Der jüdische Staat setzt nämlich nicht mehr auf seine Stärkung durch für alle seine Nachbarn permanent unsicher gemachten Grenzen, sondern auf seine Konsolidierung innerhalb der eroberten Grenzen durch immer mehr Juden. Einerseits durch das Ende der Ost-West-Konfrontation um einen Teil seiner strategischen Unentbehrlichkeit gegen sowjetischen Einfluß in der Region gebracht, bescherte ihm Perestrojka andererseits einen ständig wachsenden Strom von Staatsbürgermaterial in Gestalt emigrierender Juden aus der Sowjetunion und dem aufgelösten Ostblock, in dem die Demokratie bekanntlich auch dem Antisemitismus wieder zur Freiheit verholfen hat. 1991 erwartet man in Israel allein 400.000 Juden aus der Sowjetunion:

"Dieser Zufluß frischen Blutes kann eine ganz neue Lage schaffen. Und darüberhinaus die strategische Sicherheit Israels stärken. 1991 ist der Posten im Staatshaushalt für die Integration der Einwandarer fast so hoch wie der Verteidigungsetat." (Le Figaro, "Special Israel", 28.1)
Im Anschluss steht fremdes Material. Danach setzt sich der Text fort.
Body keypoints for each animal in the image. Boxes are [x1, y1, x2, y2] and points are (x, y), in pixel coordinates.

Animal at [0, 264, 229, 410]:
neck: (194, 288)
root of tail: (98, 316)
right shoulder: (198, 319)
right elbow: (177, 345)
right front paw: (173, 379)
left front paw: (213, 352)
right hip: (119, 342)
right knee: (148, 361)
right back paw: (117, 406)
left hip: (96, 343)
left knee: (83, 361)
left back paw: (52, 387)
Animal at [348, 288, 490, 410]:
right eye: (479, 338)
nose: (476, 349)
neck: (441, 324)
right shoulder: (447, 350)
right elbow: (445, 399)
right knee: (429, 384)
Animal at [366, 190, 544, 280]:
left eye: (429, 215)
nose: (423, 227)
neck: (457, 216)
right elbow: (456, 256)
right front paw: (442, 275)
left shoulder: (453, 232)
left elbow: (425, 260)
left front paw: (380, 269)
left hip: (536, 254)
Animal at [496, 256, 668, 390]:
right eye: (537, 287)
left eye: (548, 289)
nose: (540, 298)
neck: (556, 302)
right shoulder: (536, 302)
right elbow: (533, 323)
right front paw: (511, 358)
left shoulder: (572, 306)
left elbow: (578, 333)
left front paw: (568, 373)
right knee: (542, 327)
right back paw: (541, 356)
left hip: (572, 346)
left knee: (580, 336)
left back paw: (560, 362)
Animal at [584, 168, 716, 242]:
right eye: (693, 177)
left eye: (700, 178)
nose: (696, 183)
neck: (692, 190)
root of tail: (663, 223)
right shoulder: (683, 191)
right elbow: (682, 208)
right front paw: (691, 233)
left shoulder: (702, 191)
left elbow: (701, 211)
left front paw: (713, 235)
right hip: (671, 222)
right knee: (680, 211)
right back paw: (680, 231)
Das "Blut" allein wird's nicht bringen, wenngleich es sich bei Menschen jüdischen Glaubens, die "trotz des Golfkriegs" unbedingt nach Israel wollen und bei der Ankunft als erste Zuwendung ihrer neuen Obrigkeit gleich eine Gasmaske in die Hand gedrückt bekommen, um hartgesottene Charaktere handelt, die jene Qualitäten mitbringen, die man braucht, um sich in der israelischen Gesellschaft nützlich machen zu können.
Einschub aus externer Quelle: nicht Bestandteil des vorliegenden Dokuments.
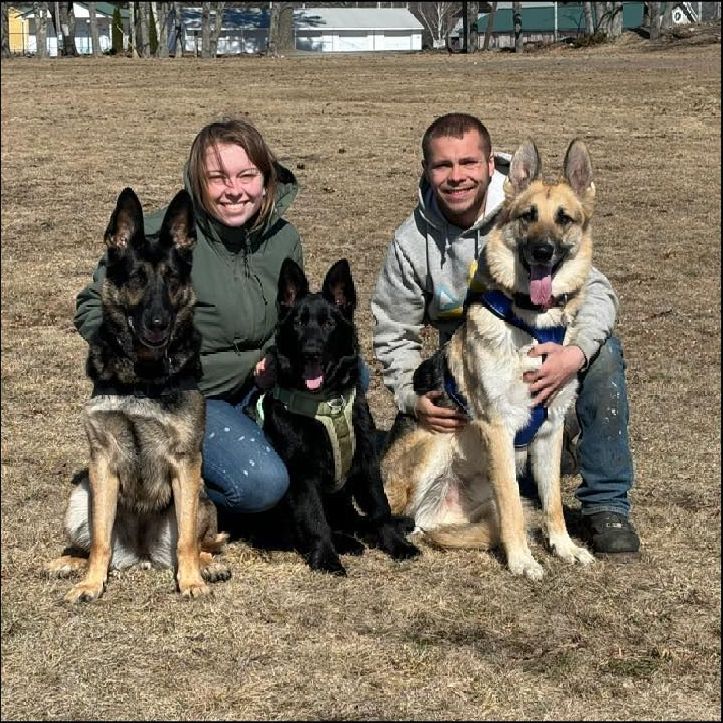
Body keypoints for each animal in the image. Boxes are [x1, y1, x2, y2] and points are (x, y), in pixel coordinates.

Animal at [258, 260, 418, 576]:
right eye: (297, 323)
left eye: (329, 324)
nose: (311, 353)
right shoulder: (302, 475)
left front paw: (395, 543)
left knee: (352, 517)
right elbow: (314, 520)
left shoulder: (366, 462)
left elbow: (380, 507)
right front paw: (326, 557)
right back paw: (344, 542)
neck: (326, 403)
Für das Projekt "5 Millionen" (reinrassige) "jüdische Einwohner in wenigen Jahren" (Jerusalem Post, 2.3.) braucht Israel allerdings die USA in doppelter Hinsicht: Erstens als Geldgeber für das Aufbauprogramm in den besetzten Gebieten, und zweitens als die Entscheidungsinstanz, die sich jetzt im Nahen Osten etabliert hat. Von ihr erwartet man, daß sie ihren neuen arabischen Vasallenstaaten keine Zugeständnisse auf Kosten Israels macht. Was diesen Punkt betrifft, so wird man abwarten müssen, wie die Neue Weltordnung im Nahen Osten aussieht, bzw. wie das Völkerrecht da unten aufgeteilt wird. Einen Hinweis darauf, daß Israels nationale Interessen nicht mehr zusammenfallen mit den Plänen des Weißen Hauses bezüglich seiner Levante, gaben die bisher ungehörten häßlichen Töne um die US Regierungsgarantie für einen 400-Mio.Dollar-Kredit an Israel zur Ansiedlung von Einwanderern. Die Regierung in Jerusalem mußte "Garantien" erbringen, daß dieses Geld nicht in den besetzten Gebieten investiert wird. Das wird der israelische Finanzminister durch ein paar Umbuchungen im Etat noch hinkriegen. Die israelische Staatsführung nimmt allerdings die amerikanische Warnung sehr fundamentalistisch: als Bruch mit Israels Recht auf bedingungslose Unterstützung.

"Amerikanische Hilfeleistungen an Israel sind nach den Worten Schamirs niemals an Bedingungen geknüpft gewesen. 'Es ist ein traditionelles Konzept der USA, daß Hilfe für Israel nicht an politische Entwicklungen gebunden ist', sagte Schamir." (Süddeutsche Zeitung, 19.2. )

Israels Botschafter in Washington bekam Weisung, diplomatisch zu "entgleisen". So wurde klargestellt, welche Sorgen sich Israel angesichts der "politischen Entwicklung" im Nahen Osten macht.